**İstenen İş A**
Karar metninin “Davacı, kayden maliki” ile başlayıp “karar verilmesini istemiştir.” ile biten bölümünü, “taşkın bina” yerine “taşkın duvar” yazarak değiştir ve yeniden ver.
**İstenen İş B**
Karar metnine göre şu soruları yanıtla:
(i) Karar hangi tarihte verilmiş?
(ii) Yerel mahkemenin kararını kim temyiz etmiş?
(iii) Davacının maliki olduğu taşınmazın yeni ada ve parsel numarası nedir?
**İstenen İş C**
Karar metnini kaldığı yerden devam ettir.

**Sayfa**
■ ■ ■ ■
Abaküs Yazılım
1. Hukuk Dairesi
Esas No: 2016/14342
Karar No: 2016/10988
Karar Tarihi: 08.12.2016

Yargıtay 1. Hukuk Dairesi 2016/14342 Esas 2016/10988 Karar Sayılı İlamı

1. Hukuk Dairesi         2016/14342 E.  ,  2016/10988 K.

    "İçtihat Metni"

    ....

    Taraflar arasında görülen elatmanın önlenmesi, yıkım, ecrimisil davası sonunda, yerel mahkemece davanın elatmanın önlenmesi ve yıkım istekleri bakımından karar verilmesine yer olmadığına, ecrimisil isteğinin kabulüne ilişkin olarak verilen karar davalı vekili tarafından yasal süre içerisinde temyiz edilmiş olmakla dosya incelendi, Tetkik Hakimi ..."nin raporu okundu, açıklamaları dinlendi, gereği görüşülüp düşünüldü;

    -KARAR-

    Dava, çaplı taşınmaza elatmanın önlenmesi, yıkım ve ecrimisil isteklerine ilişkindir.
    Davacı, kayden maliki olduğu 220 ada 19 parsel (yeni 220 ada 20 parsel) sayılı taşınmaza komşu 220 ada 1 parsel (yeni 220 ada 21 parsel) sayılı taşınmaz maliki davalının taşkın bina yapmak suretiyle müdahale ettiğini ileri sürerek elatmanın önlenmesi, yıkım ve ecrimisile karar verilmesini istemiştir.
■ ■ ■ ■
**Verilen Satırlar**
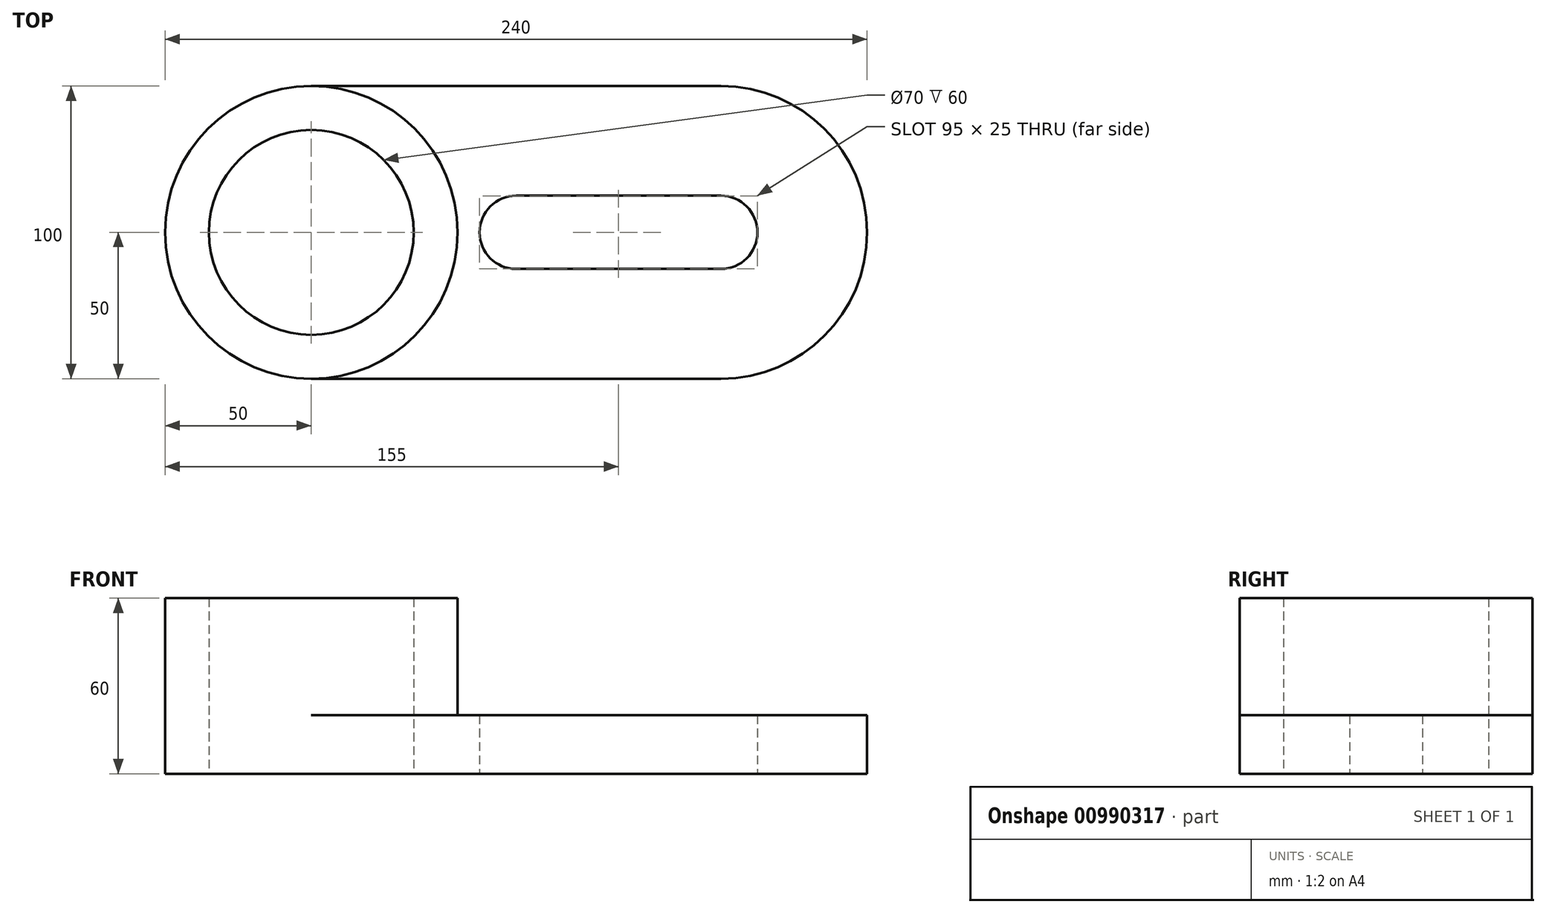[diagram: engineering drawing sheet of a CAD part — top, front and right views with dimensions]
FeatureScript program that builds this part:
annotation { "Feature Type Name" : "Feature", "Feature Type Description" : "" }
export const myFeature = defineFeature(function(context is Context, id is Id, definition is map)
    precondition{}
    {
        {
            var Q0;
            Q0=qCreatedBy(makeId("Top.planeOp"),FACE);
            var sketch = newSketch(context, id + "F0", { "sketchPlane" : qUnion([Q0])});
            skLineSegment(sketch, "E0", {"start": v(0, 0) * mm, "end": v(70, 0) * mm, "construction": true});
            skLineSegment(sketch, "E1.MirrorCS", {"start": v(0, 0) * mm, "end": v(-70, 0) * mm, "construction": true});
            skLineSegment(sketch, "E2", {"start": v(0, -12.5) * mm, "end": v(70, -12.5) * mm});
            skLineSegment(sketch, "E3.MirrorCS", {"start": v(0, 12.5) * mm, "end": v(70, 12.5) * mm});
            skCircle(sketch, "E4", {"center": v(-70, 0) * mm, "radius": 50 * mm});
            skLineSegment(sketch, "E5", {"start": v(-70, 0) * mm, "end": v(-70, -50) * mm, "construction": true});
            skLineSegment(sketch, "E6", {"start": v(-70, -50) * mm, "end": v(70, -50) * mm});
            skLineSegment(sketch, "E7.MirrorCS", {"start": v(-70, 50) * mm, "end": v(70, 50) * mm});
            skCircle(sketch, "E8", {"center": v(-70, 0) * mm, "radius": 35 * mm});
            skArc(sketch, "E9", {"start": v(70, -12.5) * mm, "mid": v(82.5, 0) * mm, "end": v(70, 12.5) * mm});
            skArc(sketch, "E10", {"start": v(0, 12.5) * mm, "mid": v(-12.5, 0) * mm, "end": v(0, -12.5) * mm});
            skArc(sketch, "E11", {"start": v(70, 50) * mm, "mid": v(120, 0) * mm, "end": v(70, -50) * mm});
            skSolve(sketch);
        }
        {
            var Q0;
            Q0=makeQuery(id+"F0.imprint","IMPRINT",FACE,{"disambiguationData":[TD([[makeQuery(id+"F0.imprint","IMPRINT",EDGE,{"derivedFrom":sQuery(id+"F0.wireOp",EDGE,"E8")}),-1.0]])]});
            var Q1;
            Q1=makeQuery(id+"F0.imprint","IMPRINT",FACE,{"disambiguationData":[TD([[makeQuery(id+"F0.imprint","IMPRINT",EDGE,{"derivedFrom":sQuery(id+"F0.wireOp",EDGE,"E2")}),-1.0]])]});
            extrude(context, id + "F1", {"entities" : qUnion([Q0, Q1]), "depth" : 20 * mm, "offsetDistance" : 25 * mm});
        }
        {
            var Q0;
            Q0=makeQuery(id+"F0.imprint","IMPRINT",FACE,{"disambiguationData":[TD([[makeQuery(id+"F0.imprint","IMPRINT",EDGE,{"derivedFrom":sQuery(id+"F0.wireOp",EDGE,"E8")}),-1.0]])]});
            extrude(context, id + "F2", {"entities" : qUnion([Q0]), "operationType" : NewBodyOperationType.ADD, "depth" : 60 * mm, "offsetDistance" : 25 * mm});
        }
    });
■ ■ ■ ■
**Yanıt A**
Davacı, kayden maliki olduğu 220 ada 19 parsel (yeni 220 ada 20 parsel) sayılı taşınmaza komşu 220 ada 1 parsel (yeni 220 ada 21 parsel) sayılı taşınmaz maliki davalının taşkın duvar yapmak suretiyle müdahale ettiğini ileri sürerek elatmanın önlenmesi, yıkım ve ecrimisile karar verilmesini istemiştir.

**Yanıt B**
(i) 08.12.2016
(ii) Davalı vekili
(iii) 220 ada 20 parsel

**Yanıt C**
    Davalı, taşınmazındaki binayı 1994 yılında inşa ettiğini, 20 yıllık zamanaşımı süresinin dolduğunu, iddiaların yerinde olmadığını belirterek davanın reddini savunmuştur.
    Mahkemece, tecavüzlü kısmın sınır düzenlemesinin yapılarak yeniden tapuya tescil edilmesi nedeniyle konusuz kalan elatmanın önlenmesi ve yıkım istekleri bakımından karar verilmesine yer olmadığına, ecrimsil isteğinin kabulüne karar verilmiştir.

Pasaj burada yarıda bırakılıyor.